WHAT YOU WILL DO
Reproduce every record verbatim but drop the pictures.

RAW DATA
+++++
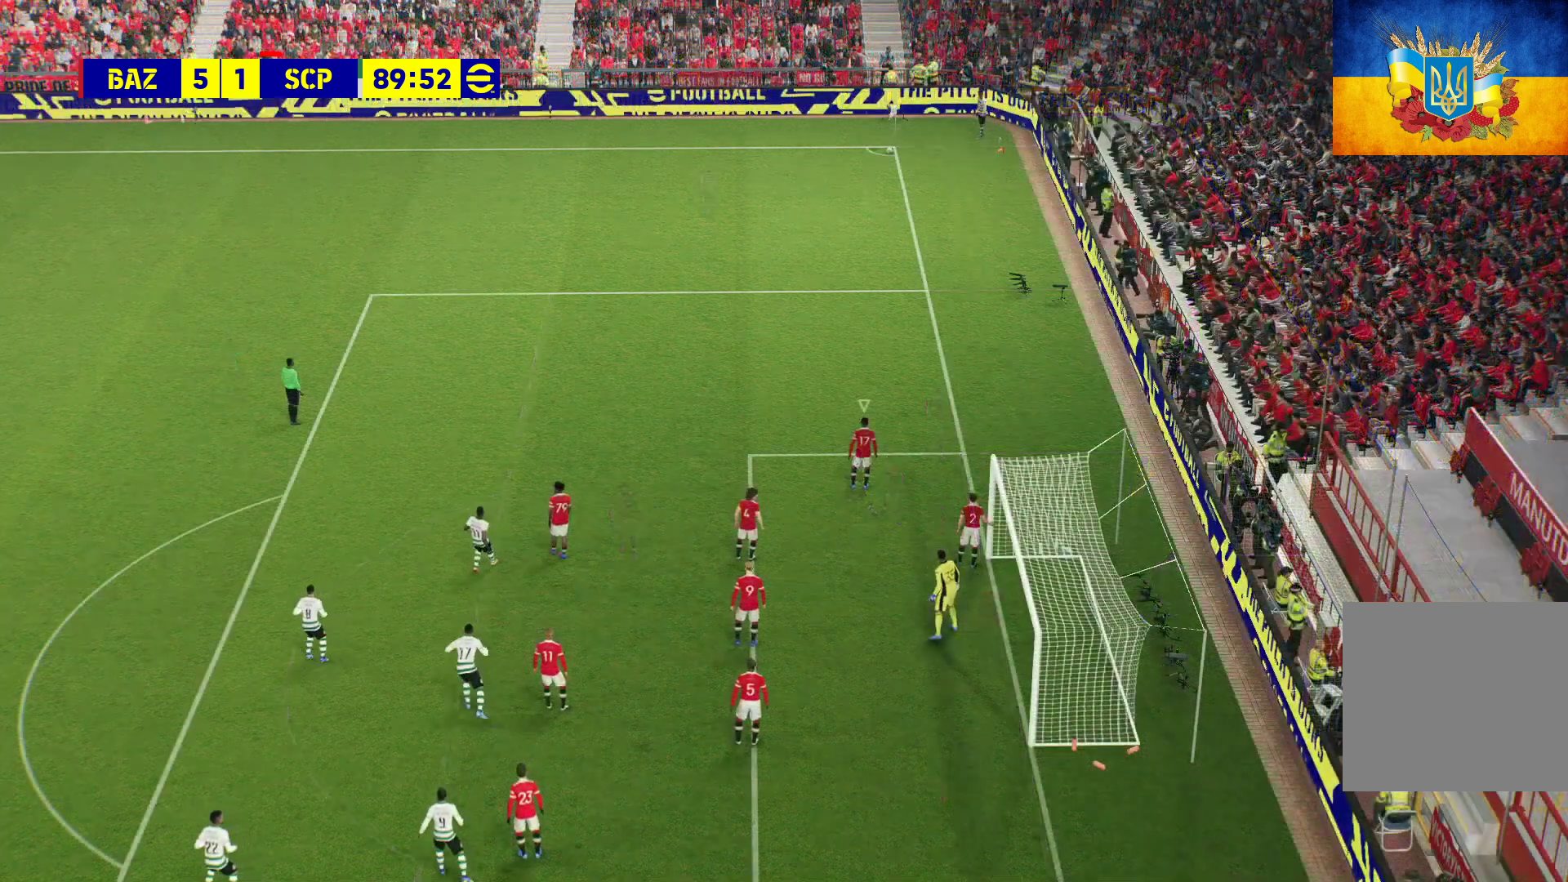
{"buttons": ["X"], "left_stick": "center", "right_stick": "center", "events": [[450, "X", "down"]]}
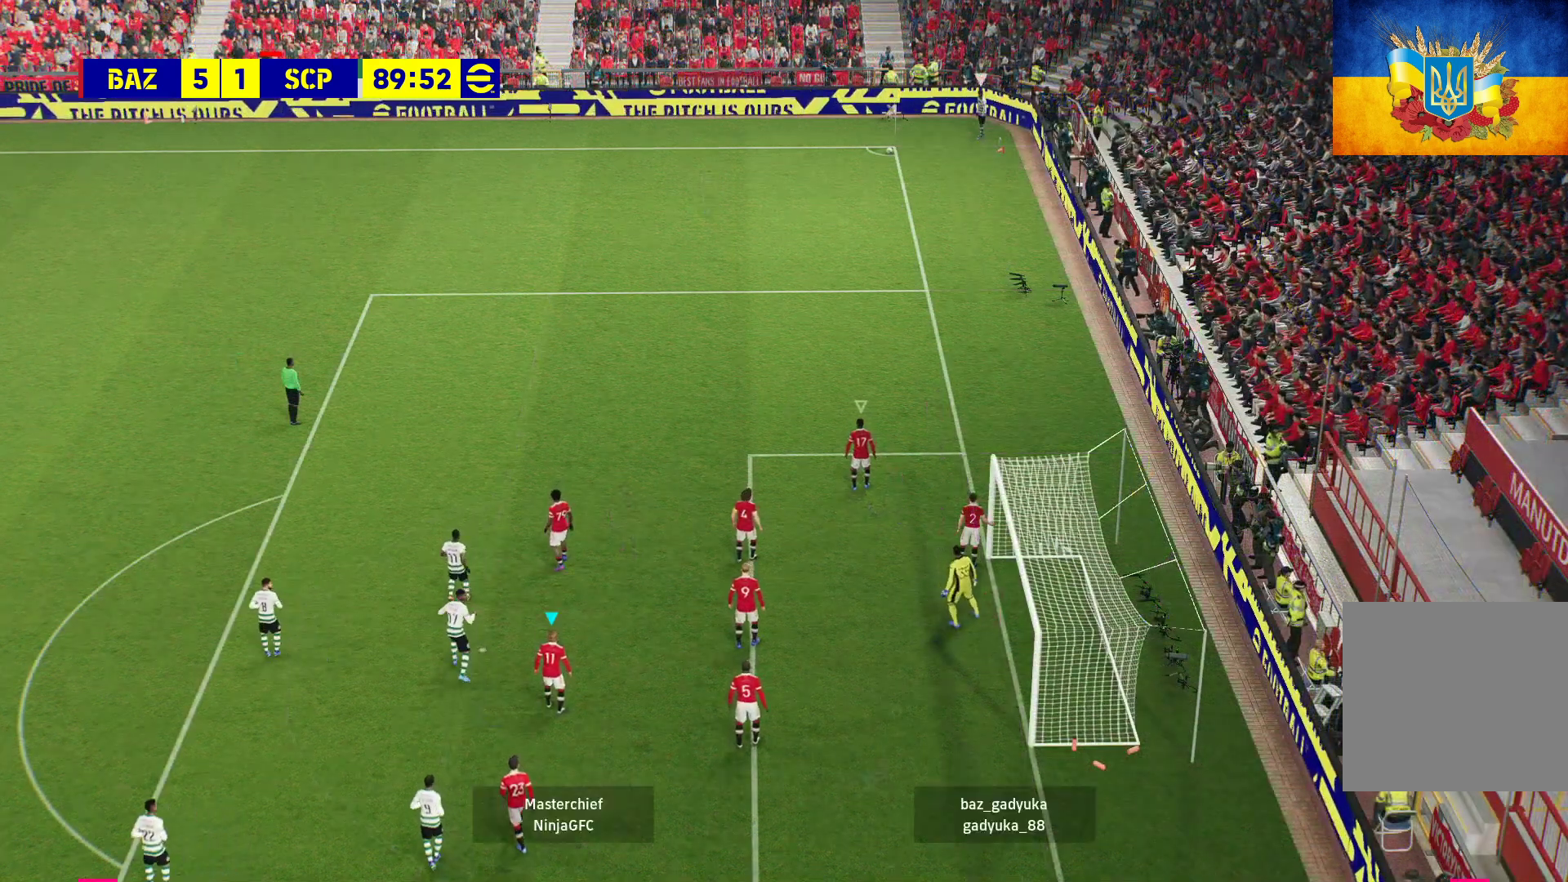
{"buttons": [], "left_stick": "center", "right_stick": "center", "events": [[83, "X", "up"], [200, "X", "down"], [283, "X", "up"], [400, "X", "down"], [500, "X", "up"]]}
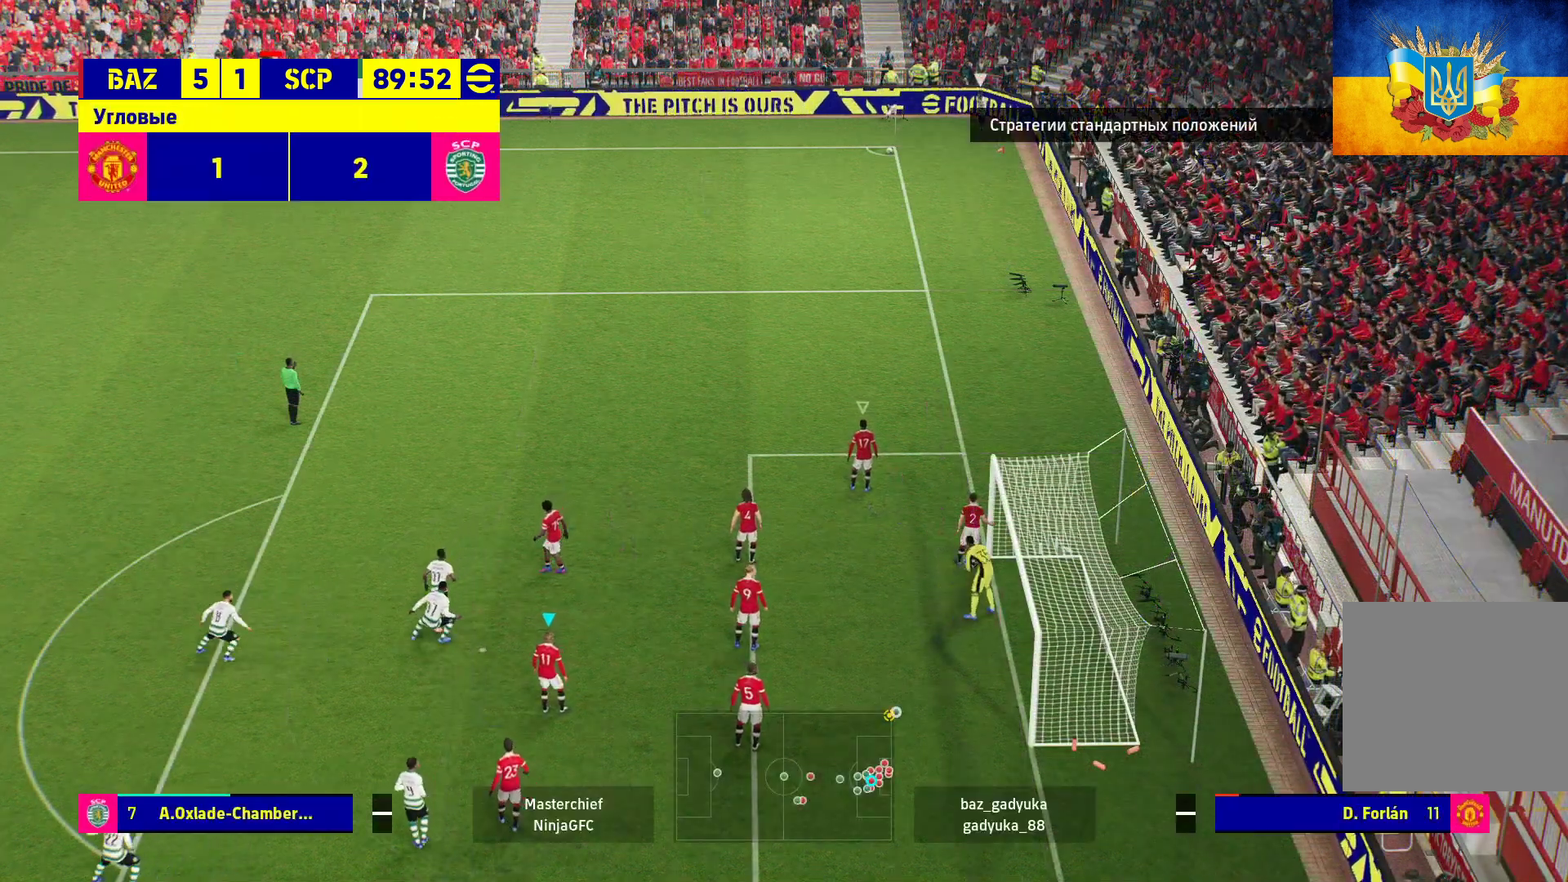
{"buttons": [], "left_stick": "center", "right_stick": "center", "events": [[100, "X", "down"], [183, "X", "up"], [300, "X", "down"], [383, "X", "up"]]}
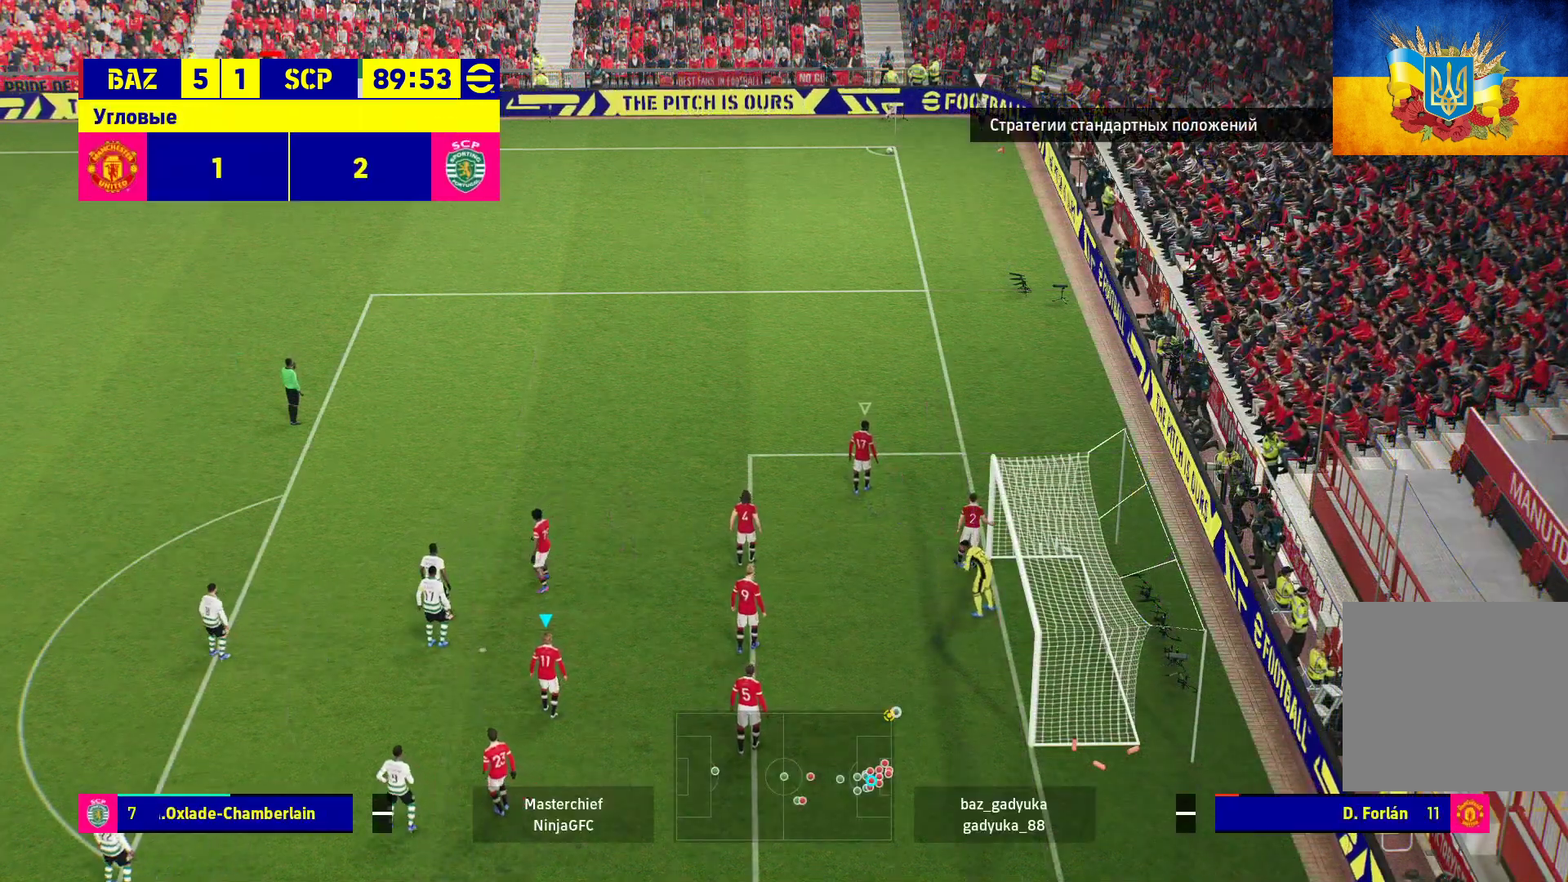
{"buttons": [], "left_stick": "center", "right_stick": "center", "events": [[133, "X", "down"], [183, "X", "up"], [400, "X", "down"], [500, "X", "up"]]}
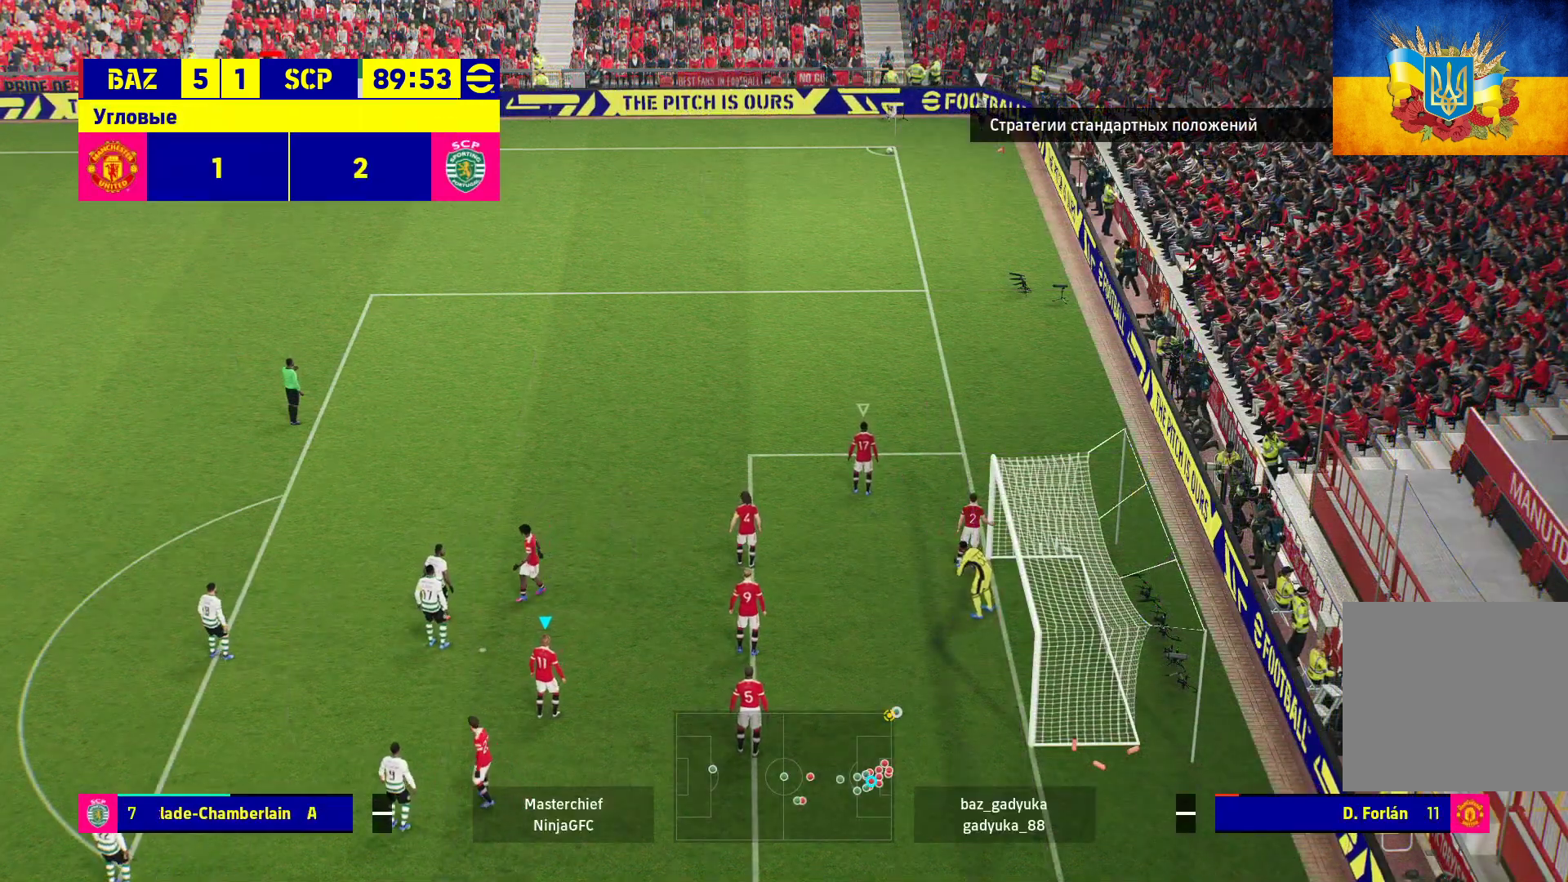
{"buttons": [], "left_stick": "center", "right_stick": "center", "events": []}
+++++
OUTPUT OF THE TASK
{"buttons": ["X"], "left_stick": "center", "right_stick": "center", "events": [[450, "X", "down"]]}
{"buttons": [], "left_stick": "center", "right_stick": "center", "events": [[83, "X", "up"], [200, "X", "down"], [283, "X", "up"], [400, "X", "down"], [500, "X", "up"]]}
{"buttons": [], "left_stick": "center", "right_stick": "center", "events": [[100, "X", "down"], [183, "X", "up"], [300, "X", "down"], [383, "X", "up"]]}
{"buttons": [], "left_stick": "center", "right_stick": "center", "events": [[133, "X", "down"], [183, "X", "up"], [400, "X", "down"], [500, "X", "up"]]}
{"buttons": [], "left_stick": "center", "right_stick": "center", "events": []}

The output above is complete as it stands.